A Touch of Evil
"Woodwind" quartet would be more accurate, since these fellows-Clayton Englar, Jesse Meman, Ken Plant and Tom Monroe-play not only all the saxophones but flutes, bass clarinet and even recorder as well. Formed in 1984, the virtuosic D.C.-based ensemble has released recordings in 1988, 1998 and now in 2003. But interestingly, all three albums were recorded in the same period between late 1987 and 1990. A Touch of Evil, from 1989, is the only one with guests. Pianist Ran Blake and conga player Alfredo Mojica sit in on Blake's title piece; drummer Paul Murphy, bassist Ben Allison and pianist Frank Kimbrough assist in various configurations on some others.

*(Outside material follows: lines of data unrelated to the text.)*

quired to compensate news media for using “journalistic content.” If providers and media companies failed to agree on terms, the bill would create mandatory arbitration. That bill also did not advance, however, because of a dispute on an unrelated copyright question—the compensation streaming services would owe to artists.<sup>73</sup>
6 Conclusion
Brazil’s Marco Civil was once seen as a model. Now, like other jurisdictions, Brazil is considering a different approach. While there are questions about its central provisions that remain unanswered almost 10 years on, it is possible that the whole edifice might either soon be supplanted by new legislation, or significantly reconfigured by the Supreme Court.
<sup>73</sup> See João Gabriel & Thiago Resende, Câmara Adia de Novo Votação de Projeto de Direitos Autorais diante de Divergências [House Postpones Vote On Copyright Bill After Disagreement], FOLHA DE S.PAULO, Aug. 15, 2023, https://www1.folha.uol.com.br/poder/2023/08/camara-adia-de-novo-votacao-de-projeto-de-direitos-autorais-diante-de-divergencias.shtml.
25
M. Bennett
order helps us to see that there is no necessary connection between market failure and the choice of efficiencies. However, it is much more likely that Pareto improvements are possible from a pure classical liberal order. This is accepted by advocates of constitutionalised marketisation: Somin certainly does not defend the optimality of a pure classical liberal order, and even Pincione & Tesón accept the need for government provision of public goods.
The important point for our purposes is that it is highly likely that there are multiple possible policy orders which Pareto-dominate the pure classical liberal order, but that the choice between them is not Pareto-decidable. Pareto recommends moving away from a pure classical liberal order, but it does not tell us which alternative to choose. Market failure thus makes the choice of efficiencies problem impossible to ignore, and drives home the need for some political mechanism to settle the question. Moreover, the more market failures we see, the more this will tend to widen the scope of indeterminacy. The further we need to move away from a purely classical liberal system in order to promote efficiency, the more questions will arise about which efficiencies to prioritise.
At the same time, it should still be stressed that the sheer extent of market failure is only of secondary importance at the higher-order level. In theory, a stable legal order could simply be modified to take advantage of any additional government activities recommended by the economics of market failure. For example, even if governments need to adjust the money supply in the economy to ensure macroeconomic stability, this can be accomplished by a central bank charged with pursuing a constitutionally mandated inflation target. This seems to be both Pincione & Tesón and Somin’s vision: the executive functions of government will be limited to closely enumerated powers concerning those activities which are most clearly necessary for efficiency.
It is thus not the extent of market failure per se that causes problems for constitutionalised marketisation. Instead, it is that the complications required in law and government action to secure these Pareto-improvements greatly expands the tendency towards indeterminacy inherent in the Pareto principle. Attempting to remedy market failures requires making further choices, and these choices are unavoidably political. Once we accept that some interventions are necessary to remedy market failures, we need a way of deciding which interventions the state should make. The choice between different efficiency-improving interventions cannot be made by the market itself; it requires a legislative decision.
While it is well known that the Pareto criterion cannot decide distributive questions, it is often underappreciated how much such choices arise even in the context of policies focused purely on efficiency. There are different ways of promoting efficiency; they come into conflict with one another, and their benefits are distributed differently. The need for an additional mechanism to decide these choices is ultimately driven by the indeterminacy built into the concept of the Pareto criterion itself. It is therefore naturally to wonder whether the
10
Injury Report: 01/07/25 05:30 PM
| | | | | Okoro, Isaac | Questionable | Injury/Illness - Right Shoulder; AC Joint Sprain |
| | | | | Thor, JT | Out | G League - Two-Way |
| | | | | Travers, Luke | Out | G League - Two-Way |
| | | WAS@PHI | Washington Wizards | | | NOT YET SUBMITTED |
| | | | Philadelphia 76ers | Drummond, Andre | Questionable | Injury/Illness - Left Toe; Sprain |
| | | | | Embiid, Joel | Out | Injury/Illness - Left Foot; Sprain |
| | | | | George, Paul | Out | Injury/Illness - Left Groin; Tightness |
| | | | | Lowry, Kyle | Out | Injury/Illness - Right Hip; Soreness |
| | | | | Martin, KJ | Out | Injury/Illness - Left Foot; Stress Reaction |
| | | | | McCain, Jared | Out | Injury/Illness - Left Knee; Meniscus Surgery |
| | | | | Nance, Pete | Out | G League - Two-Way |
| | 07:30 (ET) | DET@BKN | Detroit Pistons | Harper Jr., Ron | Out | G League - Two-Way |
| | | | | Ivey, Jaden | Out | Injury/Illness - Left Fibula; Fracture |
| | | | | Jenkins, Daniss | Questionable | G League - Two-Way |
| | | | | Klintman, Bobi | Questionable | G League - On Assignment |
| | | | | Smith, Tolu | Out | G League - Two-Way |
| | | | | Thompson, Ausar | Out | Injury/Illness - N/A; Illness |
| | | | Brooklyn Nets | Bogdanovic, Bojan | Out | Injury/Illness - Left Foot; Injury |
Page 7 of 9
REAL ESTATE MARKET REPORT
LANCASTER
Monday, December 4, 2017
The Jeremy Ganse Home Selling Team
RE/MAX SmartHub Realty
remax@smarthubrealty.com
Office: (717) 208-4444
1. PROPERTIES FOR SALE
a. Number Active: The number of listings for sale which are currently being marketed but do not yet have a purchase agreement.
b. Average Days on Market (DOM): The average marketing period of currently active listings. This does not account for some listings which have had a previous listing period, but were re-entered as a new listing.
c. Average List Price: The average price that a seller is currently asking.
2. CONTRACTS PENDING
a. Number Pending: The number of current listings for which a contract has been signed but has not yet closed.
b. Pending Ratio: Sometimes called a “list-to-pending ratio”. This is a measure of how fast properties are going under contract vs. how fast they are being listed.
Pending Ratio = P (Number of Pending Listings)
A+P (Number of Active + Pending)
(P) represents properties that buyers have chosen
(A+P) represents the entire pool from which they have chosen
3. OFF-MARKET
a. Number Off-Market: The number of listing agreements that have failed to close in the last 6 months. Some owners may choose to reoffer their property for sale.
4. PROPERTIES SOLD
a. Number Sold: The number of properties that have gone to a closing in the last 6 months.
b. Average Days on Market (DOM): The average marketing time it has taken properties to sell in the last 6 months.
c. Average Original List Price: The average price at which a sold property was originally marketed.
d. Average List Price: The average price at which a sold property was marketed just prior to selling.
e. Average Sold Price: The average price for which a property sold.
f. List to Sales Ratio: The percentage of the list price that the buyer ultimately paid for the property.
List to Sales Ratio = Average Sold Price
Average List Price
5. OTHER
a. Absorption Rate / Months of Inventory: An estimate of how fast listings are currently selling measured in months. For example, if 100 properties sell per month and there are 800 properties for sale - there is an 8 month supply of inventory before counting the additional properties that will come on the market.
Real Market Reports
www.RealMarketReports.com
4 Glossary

The group's music unabashedly avoids the ordinary. Indeed, straightahead moments are few and far between, with the focus placed instead on passionate explorations that combine some conventional elements-a paradelike drum pattern, a jaunty riff, a lyrical melodic line, for example-with free, often raw, elements-including squawks, squeaks, growls, chirps, hums, scale flurries and free-bop improvisatory excursions-to produce a thick and unique fabric. The five tracks, which include novel treatments of both a Mingus medley and a Coltrane tune, take up nearly an hour and 15 minutes, and the final one, subtitled "Free Improvisation, No Edits," lasts for over half an hour.